● **PROBLEM TO WORK ON**: Reproduce each of the following entries line for line, with no changes.

**********

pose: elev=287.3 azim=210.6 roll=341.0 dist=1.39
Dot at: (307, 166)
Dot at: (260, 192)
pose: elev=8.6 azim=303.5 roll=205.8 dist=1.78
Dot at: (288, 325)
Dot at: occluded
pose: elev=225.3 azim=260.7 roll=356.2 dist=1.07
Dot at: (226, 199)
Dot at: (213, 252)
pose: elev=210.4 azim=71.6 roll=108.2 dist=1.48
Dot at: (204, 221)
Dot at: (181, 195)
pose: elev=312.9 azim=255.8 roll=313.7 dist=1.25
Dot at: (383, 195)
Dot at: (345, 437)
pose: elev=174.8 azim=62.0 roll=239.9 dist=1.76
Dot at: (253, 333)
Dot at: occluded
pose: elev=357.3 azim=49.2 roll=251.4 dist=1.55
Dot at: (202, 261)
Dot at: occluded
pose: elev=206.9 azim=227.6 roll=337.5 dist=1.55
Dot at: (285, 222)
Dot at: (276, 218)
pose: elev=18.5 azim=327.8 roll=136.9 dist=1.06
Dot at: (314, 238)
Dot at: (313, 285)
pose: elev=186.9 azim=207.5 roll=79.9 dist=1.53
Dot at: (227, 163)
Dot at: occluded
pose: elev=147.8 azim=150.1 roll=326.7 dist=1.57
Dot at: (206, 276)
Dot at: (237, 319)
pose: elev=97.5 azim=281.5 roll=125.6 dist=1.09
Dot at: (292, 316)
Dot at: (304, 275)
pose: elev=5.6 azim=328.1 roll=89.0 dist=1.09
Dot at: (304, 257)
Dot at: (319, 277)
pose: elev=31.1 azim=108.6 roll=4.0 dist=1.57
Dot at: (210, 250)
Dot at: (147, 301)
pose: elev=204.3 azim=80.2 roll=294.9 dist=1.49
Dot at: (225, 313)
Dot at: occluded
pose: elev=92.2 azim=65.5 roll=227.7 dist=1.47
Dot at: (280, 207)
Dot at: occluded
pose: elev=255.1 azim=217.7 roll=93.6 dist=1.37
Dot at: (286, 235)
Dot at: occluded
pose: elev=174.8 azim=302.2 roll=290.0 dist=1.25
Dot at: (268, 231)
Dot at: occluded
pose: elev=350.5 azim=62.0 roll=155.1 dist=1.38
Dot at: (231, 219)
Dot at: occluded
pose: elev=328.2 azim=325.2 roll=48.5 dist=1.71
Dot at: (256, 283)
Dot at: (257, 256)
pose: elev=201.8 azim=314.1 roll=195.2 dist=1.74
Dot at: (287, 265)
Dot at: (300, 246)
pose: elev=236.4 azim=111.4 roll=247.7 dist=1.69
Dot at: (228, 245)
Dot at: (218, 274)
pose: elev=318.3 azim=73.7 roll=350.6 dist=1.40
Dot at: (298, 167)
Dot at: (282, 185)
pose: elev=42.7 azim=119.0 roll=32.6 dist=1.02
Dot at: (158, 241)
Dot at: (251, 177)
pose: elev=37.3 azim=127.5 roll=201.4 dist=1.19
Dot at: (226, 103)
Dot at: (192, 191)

**********

● **FULL OUTPUT**:
pose: elev=287.3 azim=210.6 roll=341.0 dist=1.39
Dot at: (307, 166)
Dot at: (260, 192)
pose: elev=8.6 azim=303.5 roll=205.8 dist=1.78
Dot at: (288, 325)
Dot at: occluded
pose: elev=225.3 azim=260.7 roll=356.2 dist=1.07
Dot at: (226, 199)
Dot at: (213, 252)
pose: elev=210.4 azim=71.6 roll=108.2 dist=1.48
Dot at: (204, 221)
Dot at: (181, 195)
pose: elev=312.9 azim=255.8 roll=313.7 dist=1.25
Dot at: (383, 195)
Dot at: (345, 437)
pose: elev=174.8 azim=62.0 roll=239.9 dist=1.76
Dot at: (253, 333)
Dot at: occluded
pose: elev=357.3 azim=49.2 roll=251.4 dist=1.55
Dot at: (202, 261)
Dot at: occluded
pose: elev=206.9 azim=227.6 roll=337.5 dist=1.55
Dot at: (285, 222)
Dot at: (276, 218)
pose: elev=18.5 azim=327.8 roll=136.9 dist=1.06
Dot at: (314, 238)
Dot at: (313, 285)
pose: elev=186.9 azim=207.5 roll=79.9 dist=1.53
Dot at: (227, 163)
Dot at: occluded
pose: elev=147.8 azim=150.1 roll=326.7 dist=1.57
Dot at: (206, 276)
Dot at: (237, 319)
pose: elev=97.5 azim=281.5 roll=125.6 dist=1.09
Dot at: (292, 316)
Dot at: (304, 275)
pose: elev=5.6 azim=328.1 roll=89.0 dist=1.09
Dot at: (304, 257)
Dot at: (319, 277)
pose: elev=31.1 azim=108.6 roll=4.0 dist=1.57
Dot at: (210, 250)
Dot at: (147, 301)
pose: elev=204.3 azim=80.2 roll=294.9 dist=1.49
Dot at: (225, 313)
Dot at: occluded
pose: elev=92.2 azim=65.5 roll=227.7 dist=1.47
Dot at: (280, 207)
Dot at: occluded
pose: elev=255.1 azim=217.7 roll=93.6 dist=1.37
Dot at: (286, 235)
Dot at: occluded
pose: elev=174.8 azim=302.2 roll=290.0 dist=1.25
Dot at: (268, 231)
Dot at: occluded
pose: elev=350.5 azim=62.0 roll=155.1 dist=1.38
Dot at: (231, 219)
Dot at: occluded
pose: elev=328.2 azim=325.2 roll=48.5 dist=1.71
Dot at: (256, 283)
Dot at: (257, 256)
pose: elev=201.8 azim=314.1 roll=195.2 dist=1.74
Dot at: (287, 265)
Dot at: (300, 246)
pose: elev=236.4 azim=111.4 roll=247.7 dist=1.69
Dot at: (228, 245)
Dot at: (218, 274)
pose: elev=318.3 azim=73.7 roll=350.6 dist=1.40
Dot at: (298, 167)
Dot at: (282, 185)
pose: elev=42.7 azim=119.0 roll=32.6 dist=1.02
Dot at: (158, 241)
Dot at: (251, 177)
pose: elev=37.3 azim=127.5 roll=201.4 dist=1.19
Dot at: (226, 103)
Dot at: (192, 191)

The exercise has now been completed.